I did some route planning on my Garmin Basecamp software, and decided on a route that was some 70-75% gravel, which is not half bad. It’d take me through some magnificent areas in the midst of Southern Norway, and even across the Birkebeiner road. Yep, I was looking forward to this one! I opted for the Yamaha as it is quite a bit lighter than my KTM, and also had Garmin Zumo 660 already in place. I thought that as I was riding alone, I wanted as light a bike as possible, just in case of spills or other incidents where I’d have to manhandle the bike.
I was glad I chose the Yammie, as I encountered a couple of areas where I’d need to get around a few obstacles in the roads by going along the ditches. Some of them were quite stoney, and having meager enduro skills I was not able to ride through it: I had to walk along the bike to get it through. It was an ordeal – I’m glad I’m in good shape (well, round is a shape, right?)
Apart from these couple of less dignified moments, the ride up through the route was quite nice with even a few high speed gravel roads to choose from. As I came to the Birkebeiner road, I encountered a sign saying it was closed – which was strange at this time of year. I asked the couple who are running a small cafe and collects road toll in the middle of the forest why the
road was closed. “Because there is still some 2 meters of snow on the top, and they haven’t cleared it yet. Maybe next weekend”, was the reply. I was a bit astonished, but then again not really: It has been the coldest, wettest and snowiest spring in Norway since 1946, and there is still a lot – A LOT – of snow in the mountains. I had no option but to find an alternative route. As I was running a bit behind schedule and I needed to get to the hotel in reasonable time, I called it the day and went “high speed” along the tarred roads. It was only the last 150-160 kms of a total of 555 kms anyway, so it was fine.

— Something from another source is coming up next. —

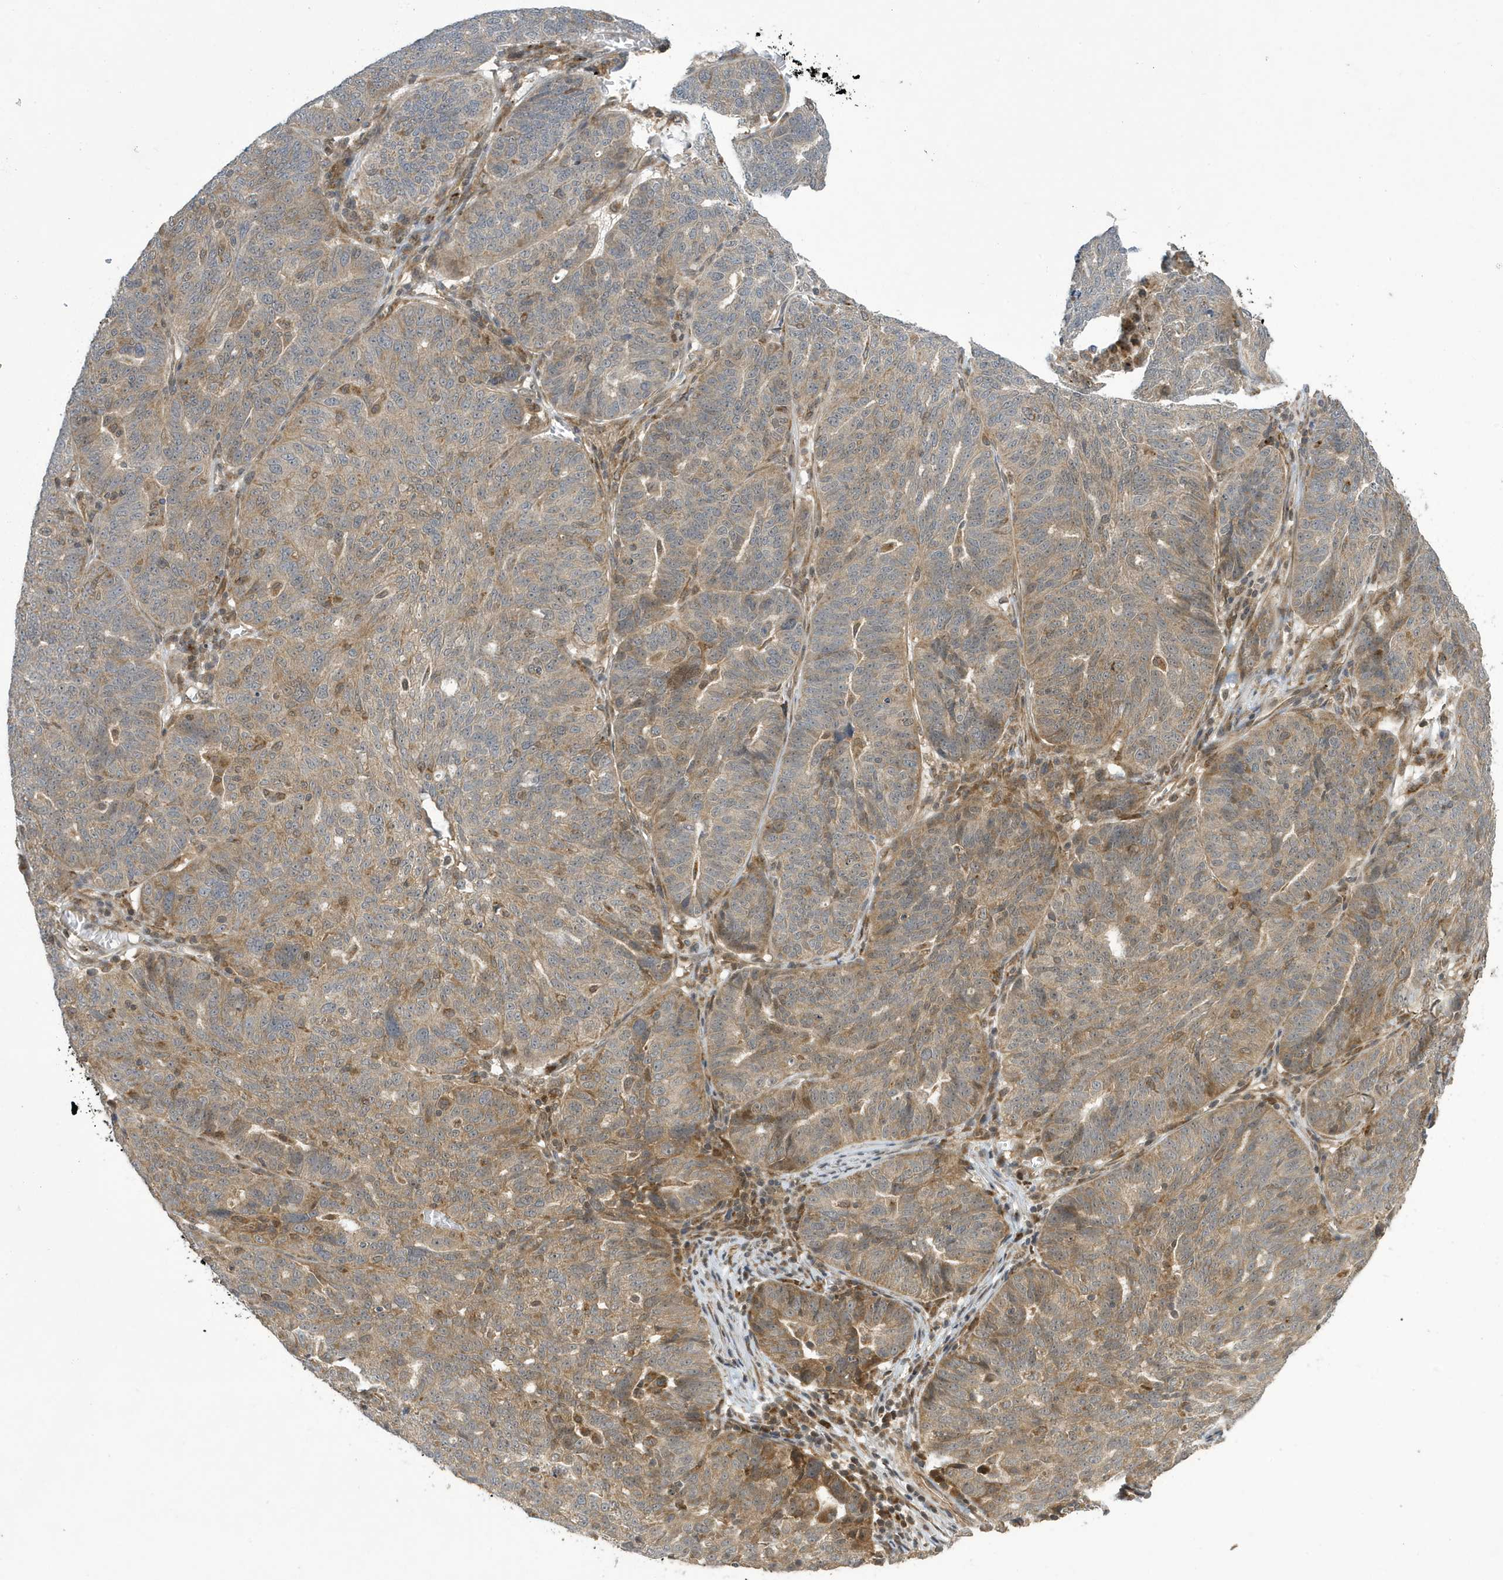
{"staining": {"intensity": "moderate", "quantity": "<25%", "location": "cytoplasmic/membranous,nuclear"}, "tissue": "ovarian cancer", "cell_type": "Tumor cells", "image_type": "cancer", "snomed": [{"axis": "morphology", "description": "Cystadenocarcinoma, serous, NOS"}, {"axis": "topography", "description": "Ovary"}], "caption": "This histopathology image reveals ovarian cancer (serous cystadenocarcinoma) stained with immunohistochemistry to label a protein in brown. The cytoplasmic/membranous and nuclear of tumor cells show moderate positivity for the protein. Nuclei are counter-stained blue.", "gene": "NCOA7", "patient": {"sex": "female", "age": 59}}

I arrived at Savalen some 10 hours after my departure, and I suddenly felt that I had been riding all day: All stiff and a wee bit sore here and there. A nice dinner and a glass of wine later I was sound asleep, even with my dog yapping all around the place.
The rally in itself was ok, I guess. Not too many attendees, but nice folks and good music on Saturday evening. I opted for a ride-free day to recuperate and get ready for the return ride on Sunday, so we had ourselves another great dinner, some wine, music, a few laughs and hit the hay in due time for an early-ish departure.
The return was not so gravelly as the trip to Savalen, but some 200 kms in total wasn’t half bad. I know several of the guys in the Offroad Touring Club (OTC), which I am a member of, know these neck of the woods pretty good and know the good routes. But I hadn’t had the time to consult The Elders, so given that I think I fared pretty well. Besides, I heading back to the area in August, when OTC has its annual “Bukkerittet” – a four day gravel bonanza with plenty of roads to enjoy.